I have even considered having a daycare BBQ, but then gave it a good thought and realized the kids would be as disruptive as they are at drop off and pick up knowing Mimi is not in charge of us even though it would still be "my house my rules" disciplining a child in front of parents can raise some parental furor!

momof2cuties
10-30-2012, 12:37 PM
I don't mind the birthday parties just because I only keep 2 kids and they are the same age as mine and they all became good friends so I do it for the kids.

Inspired by Reggio
10-30-2012, 12:42 PM
I don't mind the birthday parties just because I only keep 2 kids and they are the same age as mine and they all became good friends so I do it for the kids.

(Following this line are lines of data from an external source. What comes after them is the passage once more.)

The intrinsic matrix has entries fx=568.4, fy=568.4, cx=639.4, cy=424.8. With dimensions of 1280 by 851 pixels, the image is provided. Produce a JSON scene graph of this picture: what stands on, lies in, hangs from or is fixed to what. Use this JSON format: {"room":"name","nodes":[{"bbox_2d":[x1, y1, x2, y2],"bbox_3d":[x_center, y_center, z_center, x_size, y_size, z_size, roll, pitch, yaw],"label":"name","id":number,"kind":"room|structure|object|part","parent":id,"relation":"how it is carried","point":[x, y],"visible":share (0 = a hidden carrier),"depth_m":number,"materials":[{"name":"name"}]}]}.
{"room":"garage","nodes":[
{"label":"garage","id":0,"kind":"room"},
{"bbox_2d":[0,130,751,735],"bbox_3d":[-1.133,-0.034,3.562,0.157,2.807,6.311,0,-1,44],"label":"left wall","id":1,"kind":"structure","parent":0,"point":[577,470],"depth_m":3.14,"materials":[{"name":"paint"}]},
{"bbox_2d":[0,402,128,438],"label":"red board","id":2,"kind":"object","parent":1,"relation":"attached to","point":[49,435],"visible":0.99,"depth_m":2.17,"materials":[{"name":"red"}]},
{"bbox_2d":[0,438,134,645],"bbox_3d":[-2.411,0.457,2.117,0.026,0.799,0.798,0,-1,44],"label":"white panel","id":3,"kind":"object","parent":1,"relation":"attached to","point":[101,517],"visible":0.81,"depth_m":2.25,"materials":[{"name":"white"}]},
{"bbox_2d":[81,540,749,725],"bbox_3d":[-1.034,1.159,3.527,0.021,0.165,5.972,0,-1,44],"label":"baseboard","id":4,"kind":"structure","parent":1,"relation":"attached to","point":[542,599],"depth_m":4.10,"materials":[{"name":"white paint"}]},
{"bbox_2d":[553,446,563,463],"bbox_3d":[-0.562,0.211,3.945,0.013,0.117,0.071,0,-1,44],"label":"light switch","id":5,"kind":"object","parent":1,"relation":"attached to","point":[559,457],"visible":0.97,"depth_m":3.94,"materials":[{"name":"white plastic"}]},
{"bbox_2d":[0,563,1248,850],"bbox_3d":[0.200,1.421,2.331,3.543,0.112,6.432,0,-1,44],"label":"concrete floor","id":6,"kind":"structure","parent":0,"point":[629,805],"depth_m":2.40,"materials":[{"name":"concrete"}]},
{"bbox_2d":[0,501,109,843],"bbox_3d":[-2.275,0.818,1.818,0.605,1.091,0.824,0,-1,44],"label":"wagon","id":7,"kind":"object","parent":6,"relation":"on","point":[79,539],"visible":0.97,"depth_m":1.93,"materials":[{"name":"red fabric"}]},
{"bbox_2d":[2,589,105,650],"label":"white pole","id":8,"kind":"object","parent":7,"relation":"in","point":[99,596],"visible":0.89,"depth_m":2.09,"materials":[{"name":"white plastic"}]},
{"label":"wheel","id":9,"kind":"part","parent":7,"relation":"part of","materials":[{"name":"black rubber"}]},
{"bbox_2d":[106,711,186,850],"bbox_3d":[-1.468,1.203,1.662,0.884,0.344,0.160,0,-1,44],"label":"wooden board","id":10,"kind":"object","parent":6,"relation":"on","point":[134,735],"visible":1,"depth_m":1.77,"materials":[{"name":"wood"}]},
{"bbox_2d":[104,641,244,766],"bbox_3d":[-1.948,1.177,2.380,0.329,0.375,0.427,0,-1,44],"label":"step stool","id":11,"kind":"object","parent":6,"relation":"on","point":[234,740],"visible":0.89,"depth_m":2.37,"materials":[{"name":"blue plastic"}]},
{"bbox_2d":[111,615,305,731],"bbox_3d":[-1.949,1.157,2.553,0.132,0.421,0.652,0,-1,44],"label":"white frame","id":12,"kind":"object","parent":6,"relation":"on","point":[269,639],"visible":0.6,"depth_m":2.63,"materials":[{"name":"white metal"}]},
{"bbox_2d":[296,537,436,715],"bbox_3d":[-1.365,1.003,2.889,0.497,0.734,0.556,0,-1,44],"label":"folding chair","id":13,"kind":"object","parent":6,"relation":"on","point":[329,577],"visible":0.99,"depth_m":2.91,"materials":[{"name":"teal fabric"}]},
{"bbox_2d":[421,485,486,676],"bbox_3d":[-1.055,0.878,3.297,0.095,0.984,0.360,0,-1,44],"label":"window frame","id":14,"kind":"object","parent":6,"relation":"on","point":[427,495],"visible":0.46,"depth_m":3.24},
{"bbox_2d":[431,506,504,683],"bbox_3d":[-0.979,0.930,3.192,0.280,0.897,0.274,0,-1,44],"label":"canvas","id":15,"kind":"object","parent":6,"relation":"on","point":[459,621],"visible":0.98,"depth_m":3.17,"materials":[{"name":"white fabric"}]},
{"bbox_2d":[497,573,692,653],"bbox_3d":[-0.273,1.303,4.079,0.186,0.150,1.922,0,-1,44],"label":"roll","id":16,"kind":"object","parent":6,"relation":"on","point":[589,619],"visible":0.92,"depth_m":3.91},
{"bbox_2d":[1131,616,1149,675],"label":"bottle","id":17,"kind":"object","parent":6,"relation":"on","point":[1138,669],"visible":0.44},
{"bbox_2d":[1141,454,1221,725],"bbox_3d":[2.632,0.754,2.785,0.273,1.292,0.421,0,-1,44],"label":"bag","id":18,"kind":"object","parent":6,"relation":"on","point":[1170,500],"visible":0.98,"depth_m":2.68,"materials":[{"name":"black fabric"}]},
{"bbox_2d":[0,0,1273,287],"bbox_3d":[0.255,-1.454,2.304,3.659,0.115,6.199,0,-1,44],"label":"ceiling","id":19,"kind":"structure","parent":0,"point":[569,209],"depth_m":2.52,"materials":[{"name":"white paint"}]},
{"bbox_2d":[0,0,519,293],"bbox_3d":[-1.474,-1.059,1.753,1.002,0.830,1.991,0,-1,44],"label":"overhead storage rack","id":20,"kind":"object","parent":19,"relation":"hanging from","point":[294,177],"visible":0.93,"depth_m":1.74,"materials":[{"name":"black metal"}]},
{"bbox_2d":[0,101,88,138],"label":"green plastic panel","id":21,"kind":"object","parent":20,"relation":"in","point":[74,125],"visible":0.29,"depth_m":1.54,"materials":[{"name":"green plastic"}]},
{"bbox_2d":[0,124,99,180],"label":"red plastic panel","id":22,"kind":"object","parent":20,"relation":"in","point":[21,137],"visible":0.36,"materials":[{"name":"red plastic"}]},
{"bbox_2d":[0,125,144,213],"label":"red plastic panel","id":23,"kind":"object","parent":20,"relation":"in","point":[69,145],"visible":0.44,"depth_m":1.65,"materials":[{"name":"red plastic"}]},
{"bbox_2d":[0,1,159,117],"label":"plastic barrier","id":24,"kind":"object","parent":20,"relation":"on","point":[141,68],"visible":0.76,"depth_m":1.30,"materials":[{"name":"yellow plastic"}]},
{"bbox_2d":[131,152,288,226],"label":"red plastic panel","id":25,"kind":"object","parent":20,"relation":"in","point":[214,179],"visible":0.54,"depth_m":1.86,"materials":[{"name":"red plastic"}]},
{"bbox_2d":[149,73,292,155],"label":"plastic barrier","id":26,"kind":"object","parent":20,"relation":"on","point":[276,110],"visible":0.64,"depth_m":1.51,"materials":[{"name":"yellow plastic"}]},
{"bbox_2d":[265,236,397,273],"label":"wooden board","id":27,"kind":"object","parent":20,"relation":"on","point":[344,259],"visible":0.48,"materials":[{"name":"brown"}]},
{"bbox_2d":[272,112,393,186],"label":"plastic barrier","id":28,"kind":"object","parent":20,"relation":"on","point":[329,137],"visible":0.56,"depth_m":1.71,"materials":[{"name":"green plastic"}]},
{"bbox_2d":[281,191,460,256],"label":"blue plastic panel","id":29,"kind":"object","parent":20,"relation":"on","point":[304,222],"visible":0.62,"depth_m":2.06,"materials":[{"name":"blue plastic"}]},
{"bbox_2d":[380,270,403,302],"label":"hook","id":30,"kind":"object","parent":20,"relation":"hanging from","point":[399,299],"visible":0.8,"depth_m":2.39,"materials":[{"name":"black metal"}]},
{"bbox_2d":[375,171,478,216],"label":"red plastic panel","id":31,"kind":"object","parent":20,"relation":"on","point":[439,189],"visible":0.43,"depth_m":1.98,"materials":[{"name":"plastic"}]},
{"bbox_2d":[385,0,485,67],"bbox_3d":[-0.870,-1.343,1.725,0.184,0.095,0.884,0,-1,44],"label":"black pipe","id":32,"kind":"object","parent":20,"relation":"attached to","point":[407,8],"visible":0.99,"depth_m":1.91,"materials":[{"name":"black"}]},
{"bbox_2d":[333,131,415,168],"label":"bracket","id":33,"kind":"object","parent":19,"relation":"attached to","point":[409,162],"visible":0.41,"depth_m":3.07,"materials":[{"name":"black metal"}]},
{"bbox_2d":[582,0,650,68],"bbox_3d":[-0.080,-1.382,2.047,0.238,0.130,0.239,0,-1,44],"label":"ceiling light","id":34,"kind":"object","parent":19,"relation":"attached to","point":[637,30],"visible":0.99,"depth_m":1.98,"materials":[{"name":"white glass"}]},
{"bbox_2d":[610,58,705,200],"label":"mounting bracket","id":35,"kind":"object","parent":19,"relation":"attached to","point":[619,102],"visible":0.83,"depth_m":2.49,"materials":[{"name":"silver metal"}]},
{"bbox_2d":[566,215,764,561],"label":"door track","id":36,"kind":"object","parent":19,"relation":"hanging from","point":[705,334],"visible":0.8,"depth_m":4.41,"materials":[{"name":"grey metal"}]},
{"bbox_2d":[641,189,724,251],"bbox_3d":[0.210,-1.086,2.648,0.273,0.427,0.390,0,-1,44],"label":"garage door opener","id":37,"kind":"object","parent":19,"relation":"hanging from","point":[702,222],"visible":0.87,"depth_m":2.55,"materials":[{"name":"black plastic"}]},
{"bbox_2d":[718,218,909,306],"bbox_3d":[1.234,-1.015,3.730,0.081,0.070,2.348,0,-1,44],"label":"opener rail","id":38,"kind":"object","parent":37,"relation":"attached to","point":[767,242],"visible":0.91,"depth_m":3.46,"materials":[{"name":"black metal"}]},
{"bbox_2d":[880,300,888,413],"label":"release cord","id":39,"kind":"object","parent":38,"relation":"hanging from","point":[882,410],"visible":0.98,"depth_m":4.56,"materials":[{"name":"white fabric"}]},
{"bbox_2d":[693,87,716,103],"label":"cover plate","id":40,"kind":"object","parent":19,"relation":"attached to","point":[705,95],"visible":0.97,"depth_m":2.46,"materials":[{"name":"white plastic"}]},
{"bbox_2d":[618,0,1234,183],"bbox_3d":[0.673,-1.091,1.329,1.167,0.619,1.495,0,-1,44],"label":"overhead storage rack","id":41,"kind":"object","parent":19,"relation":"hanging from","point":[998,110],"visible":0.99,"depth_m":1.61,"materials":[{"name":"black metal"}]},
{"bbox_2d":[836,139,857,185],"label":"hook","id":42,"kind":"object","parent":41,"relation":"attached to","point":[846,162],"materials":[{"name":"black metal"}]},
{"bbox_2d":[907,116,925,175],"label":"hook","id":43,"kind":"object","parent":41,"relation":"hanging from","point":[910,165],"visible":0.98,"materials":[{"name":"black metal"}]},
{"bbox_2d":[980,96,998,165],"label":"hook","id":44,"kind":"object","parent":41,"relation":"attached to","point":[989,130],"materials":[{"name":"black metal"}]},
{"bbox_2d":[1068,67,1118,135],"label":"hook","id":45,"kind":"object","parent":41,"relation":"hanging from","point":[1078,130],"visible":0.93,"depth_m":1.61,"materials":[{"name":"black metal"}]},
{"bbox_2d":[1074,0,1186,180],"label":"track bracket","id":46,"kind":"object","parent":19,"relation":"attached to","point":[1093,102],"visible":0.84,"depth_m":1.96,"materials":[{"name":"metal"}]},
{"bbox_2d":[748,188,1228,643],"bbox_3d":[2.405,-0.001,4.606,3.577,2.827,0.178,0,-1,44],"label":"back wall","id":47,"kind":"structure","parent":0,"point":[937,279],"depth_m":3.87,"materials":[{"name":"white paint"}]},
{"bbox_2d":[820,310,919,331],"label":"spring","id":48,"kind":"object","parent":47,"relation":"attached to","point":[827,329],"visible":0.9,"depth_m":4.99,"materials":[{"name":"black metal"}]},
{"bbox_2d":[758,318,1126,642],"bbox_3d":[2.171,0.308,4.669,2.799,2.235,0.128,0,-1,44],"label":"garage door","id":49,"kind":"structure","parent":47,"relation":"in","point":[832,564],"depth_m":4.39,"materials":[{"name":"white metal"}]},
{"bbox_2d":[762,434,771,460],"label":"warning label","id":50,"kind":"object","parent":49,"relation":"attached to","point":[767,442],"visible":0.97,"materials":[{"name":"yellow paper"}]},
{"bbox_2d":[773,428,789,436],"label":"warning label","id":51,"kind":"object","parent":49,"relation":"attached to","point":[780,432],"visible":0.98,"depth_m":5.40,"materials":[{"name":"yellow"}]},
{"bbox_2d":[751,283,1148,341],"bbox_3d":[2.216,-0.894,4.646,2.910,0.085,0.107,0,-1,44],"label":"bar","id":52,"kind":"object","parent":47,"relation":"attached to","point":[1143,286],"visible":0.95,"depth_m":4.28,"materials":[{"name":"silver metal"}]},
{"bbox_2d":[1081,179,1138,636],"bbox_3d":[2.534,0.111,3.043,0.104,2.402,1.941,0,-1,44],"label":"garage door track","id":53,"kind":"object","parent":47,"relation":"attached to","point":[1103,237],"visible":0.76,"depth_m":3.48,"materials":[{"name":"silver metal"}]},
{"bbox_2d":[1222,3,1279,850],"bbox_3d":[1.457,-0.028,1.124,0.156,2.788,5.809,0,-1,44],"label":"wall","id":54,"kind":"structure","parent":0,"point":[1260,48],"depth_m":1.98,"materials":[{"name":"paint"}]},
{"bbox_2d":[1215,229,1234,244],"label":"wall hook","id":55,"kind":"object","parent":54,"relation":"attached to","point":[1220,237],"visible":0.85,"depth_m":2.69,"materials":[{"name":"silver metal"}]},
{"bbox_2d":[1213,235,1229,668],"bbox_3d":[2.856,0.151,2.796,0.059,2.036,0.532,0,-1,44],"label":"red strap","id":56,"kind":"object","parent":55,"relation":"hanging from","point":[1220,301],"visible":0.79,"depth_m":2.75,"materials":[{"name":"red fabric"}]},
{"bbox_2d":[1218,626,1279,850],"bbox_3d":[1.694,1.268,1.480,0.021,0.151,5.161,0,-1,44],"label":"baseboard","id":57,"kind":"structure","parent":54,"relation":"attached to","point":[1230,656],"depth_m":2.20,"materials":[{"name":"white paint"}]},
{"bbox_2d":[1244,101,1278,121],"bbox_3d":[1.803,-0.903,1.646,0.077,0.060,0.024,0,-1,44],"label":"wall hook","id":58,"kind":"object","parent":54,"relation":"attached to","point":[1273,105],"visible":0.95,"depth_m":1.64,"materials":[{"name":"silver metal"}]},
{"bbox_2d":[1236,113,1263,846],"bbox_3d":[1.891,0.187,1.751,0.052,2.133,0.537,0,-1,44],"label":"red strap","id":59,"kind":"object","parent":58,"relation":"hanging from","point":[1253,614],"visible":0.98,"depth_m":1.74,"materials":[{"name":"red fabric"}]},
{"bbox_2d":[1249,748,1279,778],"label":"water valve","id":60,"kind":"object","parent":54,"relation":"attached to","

Yes I do admit that I would find this part hard if my OWN children were wanting to be 'friends' with their daycare companions and attend their birthdays as friends do ... however shamefully admit I would likely have sent my spouse to attend the actual party to A) keep that buffer cause he is not 'business related' to them so much and B) because I would be too afraid I would end up 'working' the party cause this was my experience at any family function growing ~ everyone just left the supervision and entertainment of the kiddies to me assuming I 'enjoy kids' so wont mind :rolleyes:

kidlove
10-30-2012, 01:18 PM
for the most part I do suggest to keep all business relationships, business. However over the past 10 years I have met a few families that have become more than just business, even then...it involves only the children. I have been invited to their home by the Mother for a girls night before, and I politely declined, she did ask one more time and after my second decline I think she got the picture. :) I don't think it is a good idea to develope such a "tight" relationship between adults but the kids will always have the opportunity to develope freindships which are for the most part quite harmless. My children and I have been invited to most of my Day Care Kids Birthday Parties and we always go! My children are invited as "friends" (of course) and I as "day care provider".....the kids are always thrilled to see us arrive and I wouldn't miss it for the world. :)
IMO. You may tread on thin ice becoming friends with Day Care Moms and Dads....most times business doesn't mesh so well with pleasure. Having you're children be friends is nothing deeper than your child going over to play with a friend from school.....you are polite to one another at pick up and share conversation but nothing much deeper than the kids.

playfelt
10-30-2012, 02:08 PM
When my own kids were the same age as the kids in care they were often included in birthdy party invites. I think it was nice rather than have a child talking about their party to my child and all the fun they were going to have etc.

I have done a couple of Christenings but for second babies so family had been with me several years. I used it as a chance to meet friends that might have babies too - networking idea. And it went over well with the relatives which actually helped my relationship with the mom and child as now they felt they had approval.

I don't do social outings with just the parents though.